05/Aug/2011 • Currency Updates•
Yesterday saw the Bank of England hold interest rates again. Additionally there was no increase in the Bank’s Asset Purchase Program (Quantative Easing) which remains at £200bn.
A recent poll of economists saw a number predicting there will be no rate rise until 2013, although most expect the rate to rise to at least 1.5% by the end of 2012.
The BoE’s quarterly inflation report is scheduled for next Wednesday.

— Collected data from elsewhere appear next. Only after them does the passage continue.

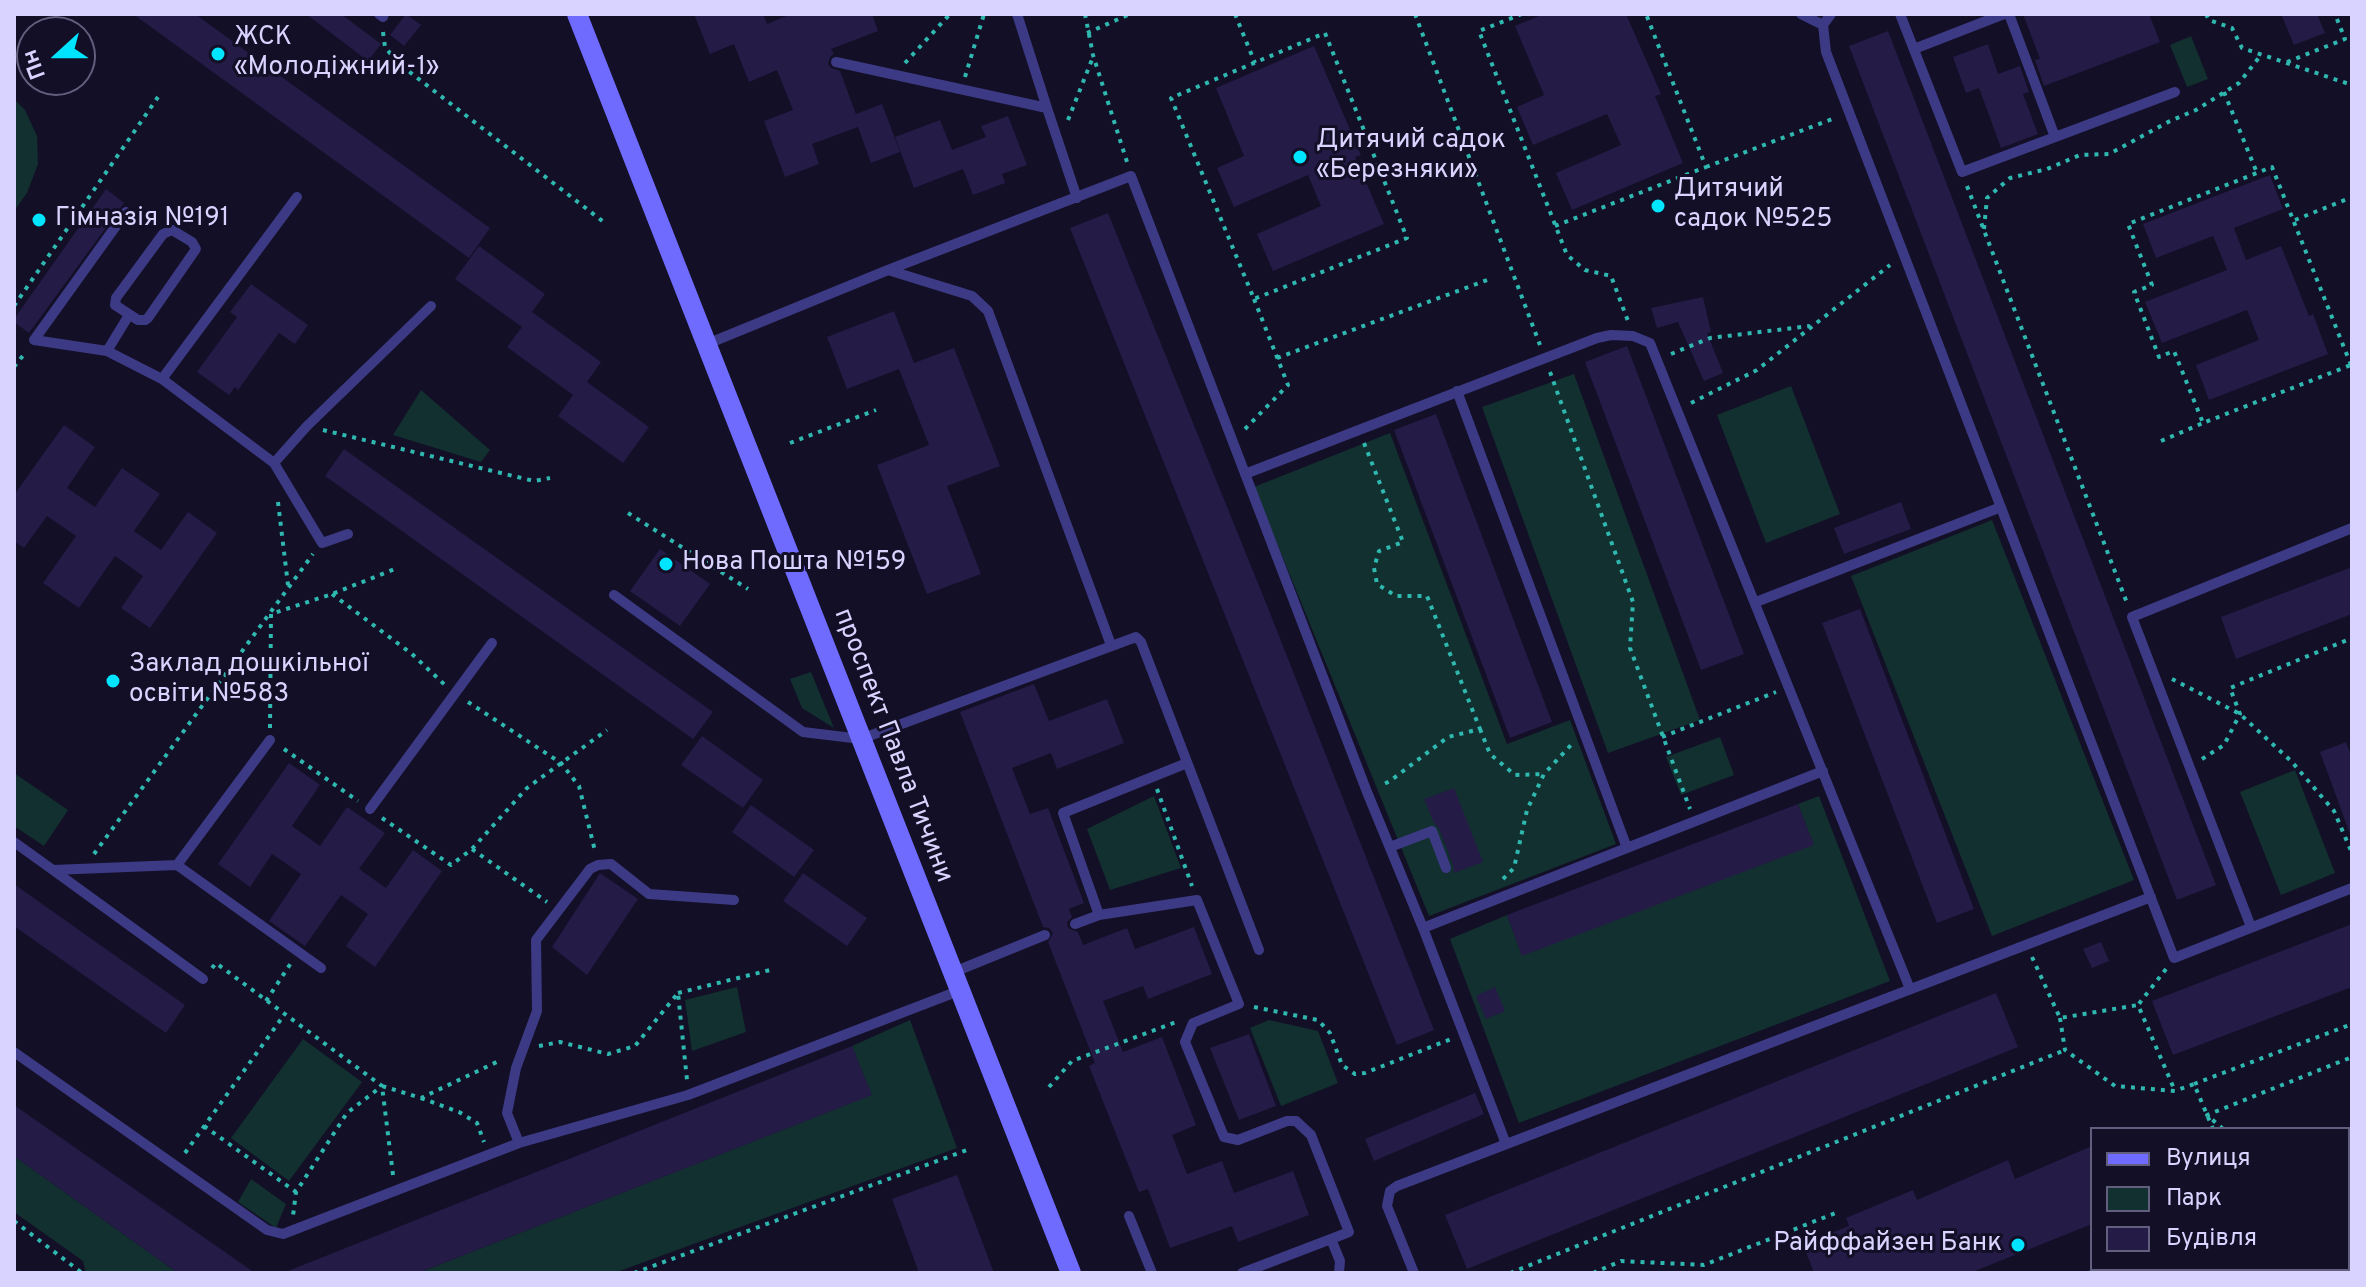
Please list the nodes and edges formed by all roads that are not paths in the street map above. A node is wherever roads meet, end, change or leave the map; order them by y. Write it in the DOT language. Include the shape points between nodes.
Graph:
graph roads {
  1 [pos="577,14"];
  2 [pos="1017,14"];
  3 [pos="1801,14"];
  4 [pos="1831,14"];
  5 [pos="1900,14"];
  6 [pos="2006,14"];
  7 [pos="1823,25"];
  8 [pos="1914,49"];
  9 [pos="836,62"];
  10 [pos="2175,92"];
  11 [pos="1047,108"];
  12 [pos="2055,137"];
  13 [pos="297,197"];
  14 [pos="1077,198"];
  15 [pos="126,212"];
  16 [pos="888,270"];
  17 [pos="431,306"];
  18 [pos="129,315"];
  19 [pos="707,344"];
  20 [pos="107,351"];
  21 [pos="162,379"];
  22 [pos="1457,391"];
  23 [pos="274,463"];
  24 [pos="1245,474"];
  25 [pos="2001,507"];
  26 [pos="2352,528"];
  27 [pos="348,534"];
  28 [pos="614,595"];
  29 [pos="1756,602"];
  30 [pos="492,643"];
  31 [pos="1111,645"];
  32 [pos="861,739"];
  33 [pos="270,740"];
  34 [pos="1187,763"];
  35 [pos="1823,771"];
  36 [pos="370,809"];
  37 [pos="14,842"];
  38 [pos="1390,847"];
  39 [pos="1627,848"];
  40 [pos="177,865"];
  41 [pos="1446,868"];
  42 [pos="53,870"];
  43 [pos="2352,888"];
  44 [pos="2151,897"];
  45 [pos="734,900"];
  46 [pos="1099,915"];
  47 [pos="1075,924"];
  48 [pos="2251,927"];
  49 [pos="1423,928"];
  50 [pos="1045,935"];
  51 [pos="1259,950"];
  52 [pos="317,965"];
  53 [pos="203,979"];
  54 [pos="958,981"];
  55 [pos="1910,989"];
  56 [pos="14,1052"];
  57 [pos="519,1143"];
  58 [pos="1506,1144"];
  59 [pos="1129,1216"];
  60 [pos="1331,1239"];
  61 [pos="1071,1273"];
  62 [pos="1152,1273"];
  63 [pos="1242,1273"];
  64 [pos="1339,1273"];
  65 [pos="1414,1273"];
  1 -- 19 [label="street, проспект Павла Тичини"];
  2 -- 11 [label="lane"];
  3 -- 7 [label="lane"];
  4 -- 7 [label="lane"];
  5 -- 8 [label="lane"];
  6 -- 8 [label="lane"];
  6 -- 12 [label="lane"];
  7 -- 25 [label="lane" via="1826,52"];
  8 -- 12 [label="lane" via="1962,172"];
  9 -- 11 [label="lane"];
  10 -- 12 [label="lane"];
  11 -- 14 [label="lane"];
  13 -- 21 [label="lane"];
  14 -- 16 [label="lane"];
  14 -- 24 [label="lane" via="1131,176"];
  15 -- 20 [label="lane" via="34,340"];
  16 -- 19 [label="lane"];
  16 -- 31 [label="lane" via="972,296 988,311"];
  17 -- 23 [label="lane"];
  18 -- 18 [label="lane" via="115,305 116,298 163,234 176,231 195,245 194,252 145,320"];
  18 -- 20 [label="lane"];
  19 -- 32 [label="street, проспект Павла Тичини"];
  20 -- 21 [label="lane"];
  21 -- 23 [label="lane"];
  22 -- 24 [label="lane"];
  22 -- 29 [label="lane" via="1604,336 1633,336 1650,343"];
  22 -- 39 [label="lane"];
  23 -- 27 [label="lane" via="322,543"];
  24 -- 38 [label="lane"];
  25 -- 29 [label="lane"];
  25 -- 44 [label="lane"];
  26 -- 48 [label="lane" via="2132,617"];
  28 -- 32 [label="lane" via="803,732"];
  29 -- 35 [label="lane"];
  30 -- 36 [label="lane"];
  31 -- 32 [label="lane"];
  31 -- 34 [label="lane" via="1132,638 1141,642"];
  32 -- 54 [label="street, проспект Павла Тичини"];
  33 -- 40 [label="lane"];
  34 -- 46 [label="lane" via="1063,813"];
  34 -- 51 [label="lane"];
  35 -- 39 [label="lane"];
  35 -- 55 [label="lane"];
  37 -- 42 [label="lane"];
  38 -- 41 [label="lane" via="1432,831"];
  38 -- 49 [label="lane"];
  39 -- 49 [label="lane"];
  40 -- 42 [label="lane"];
  40 -- 52 [label="lane"];
  42 -- 53 [label="lane"];
  43 -- 48 [label="lane"];
  44 -- 48 [label="lane" via="2174,958"];
  44 -- 55 [label="lane"];
  45 -- 57 [label="lane" via="649,894 611,864 590,869 536,940 537,1011 516,1068 507,1113"];
  46 -- 47 [label="lane"];
  46 -- 60 [label="lane" via="1197,900 1239,1004 1193,1023 1185,1042 1224,1137 1238,1140 1287,1121 1296,1121 1311,1135 1349,1232"];
  49 -- 58 [label="lane"];
  50 -- 54 [label="lane"];
  54 -- 57 [label="lane" via="688,1095"];
  54 -- 61 [label="street, проспект Павла Тичини"];
  55 -- 58 [label="lane"];
  56 -- 57 [label="lane" via="267,1230 283,1234"];
  58 -- 65 [label="lane" via="1390,1191 1387,1206"];
  59 -- 62 [label="lane"];
  60 -- 63 [label="lane"];
  60 -- 64 [label="lane"];
}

Markets will be focused on the latest forecasts for inflation and growth to see if a further round of quantitative easing may be needed to revive a flagging economy.
Following the recent escalation of anxiety concerning the state of the Italian economy, the ECB talked down speculation for future rate hikes after holding the benchmark rate at 1.50%. ECB President Jean-Claude Trichet cited the ‘downside risk to growth may have intensified’, while warning that the risk to inflation remains to the upside. The balanced rhetoric saw interest rate expectations diminish with notably Credit Suisse now factoring in a 0% chance of a rate hike next month.

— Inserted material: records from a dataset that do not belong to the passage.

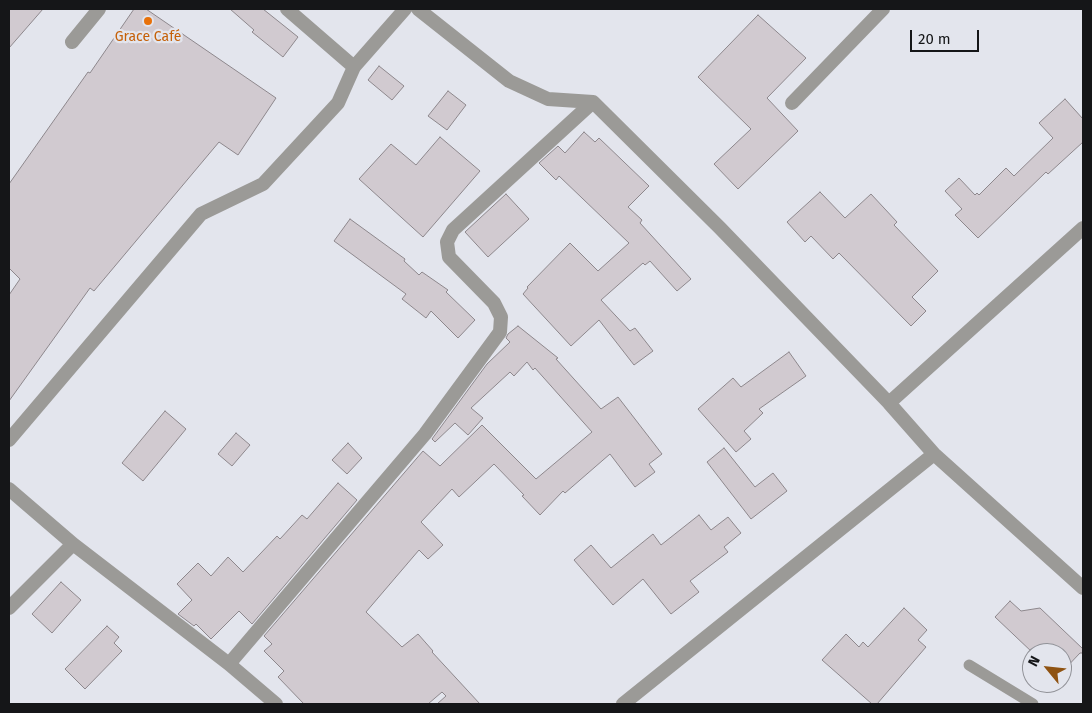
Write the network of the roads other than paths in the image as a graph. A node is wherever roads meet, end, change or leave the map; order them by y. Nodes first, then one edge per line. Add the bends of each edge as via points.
1 (99, 9) edge
2 (287, 9) edge
3 (405, 9) edge
4 (418, 9) edge
5 (884, 9) edge
6 (72, 42) dead end
7 (354, 67) junction
8 (593, 102) junction
9 (792, 103) dead end
10 (1083, 228) edge
11 (889, 403) junction
12 (9, 440) edge
13 (934, 454) junction
14 (9, 489) edge
15 (73, 544) junction
16 (1083, 588) edge
17 (9, 608) edge
18 (230, 664) junction
19 (969, 664) dead end
20 (276, 704) edge
21 (623, 704) edge
22 (1033, 704) edge

1 - 6 street
2 - 7 street
3 - 7 street
4 - 8 street via 509,81 548,99
5 - 9 street
7 - 12 street via 338,103 263,184 201,214
8 - 11 street
8 - 18 street via 453,230 447,242 449,257 494,303 501,317 500,332 425,434
10 - 11 street
11 - 13 street
13 - 16 street
13 - 21 street
14 - 15 street
15 - 17 street
15 - 18 street
18 - 20 street
19 - 22 lane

The dollar has advanced against other major currencies in a flight to US treasuries. The primary appeal of the US dollar is its liquidity. The advance came as stocks plunged with the Dow plummeting more than 500 points in its steepest one day drop since 2008. The S&P and the NASDAQ saw even steeper declines, falling 4.78% and 5.08% respectively. A host of factors contributed to today’s sell-off as investor’s jettisoned risk across assets classes on concerns regarding global growth prospects.
A positive non-farms figure this afternoon would see the greenback further capitalize on these gains, and provide stimulation following the recent poor US GDP figure.
Overnight, Japan’s Finance Ministry intervened further in the currency markets in a unilateral effort to stem the rapid rise of the yen, which threatens the nation’s export driven recovery. In addition, the Bank of Japan cited that it would expand its asset-purchase program to 15 trillion yen ($189 billion) from 10 trillion yen, confirming fears of on-going weakness. The move comes just one day after the Swiss National Bank cut its interest rate to ‘as close to zero as possible’ in order to curb the franc’s recent appreciation.